Implementation of a fully biodegradable and biomimetic epicardial patch providing synergic physico-chemical, mechanical and electrical cues for myocardial infarction therapy

The intrinsic limitation of myocardial tissue to self-repair after damage underscores the need for innovative approaches in addressing cardiac tissue damage post-myocardial infarction (MI). We aimed to develop an acellular, bioartificial, microstructured and electroconductive patch (PGF) made of poly(lactic-co-glycolic acid) (PLGA), Gelatin, and 9-fluorenylmethoxycarbonyl-diphenylalanine (Fmoc-FF), to foster post-MI endogenous cardiac healing capabilities. The self-assembling semi-conductive peptide Fmoc-FF was introduced to reduce the electrical impedance of the polymer components while maintaining the complete biodegradation of the patch.

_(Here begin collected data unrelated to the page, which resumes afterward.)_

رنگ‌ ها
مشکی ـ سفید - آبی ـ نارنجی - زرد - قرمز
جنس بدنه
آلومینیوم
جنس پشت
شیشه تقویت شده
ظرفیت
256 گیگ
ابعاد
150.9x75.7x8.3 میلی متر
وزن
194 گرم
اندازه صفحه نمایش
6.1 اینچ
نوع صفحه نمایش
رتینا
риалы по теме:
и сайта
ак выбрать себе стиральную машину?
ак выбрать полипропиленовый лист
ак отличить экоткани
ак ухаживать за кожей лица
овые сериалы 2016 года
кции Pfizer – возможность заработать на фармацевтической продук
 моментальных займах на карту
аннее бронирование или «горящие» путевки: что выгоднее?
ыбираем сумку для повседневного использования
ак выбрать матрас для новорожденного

Unexpectedly, the electroconductive component was found to increase the patch microstructure stability, improve cardiomyoblast elongation, augment stromal cell differentiation and sustain Human induced Pluripotent Stem Cell-derived Cardiomyocytes (hiPSC-CM) beating for at least 30 days. The main outcome was demonstrated in vivo, where epicardial implantation of the PGF patch in a rat model of ischaemia-reperfusion promoted significant cardiac tissue repair: this was evidenced by preservation of the myocardial tissue, reduced fibrosis, and recruitment of endogenous c-Kit+ cells. This newly implemented patch configuration promotes efficient myocardial healing, offering a promising therapeutic approach for infarcted patients.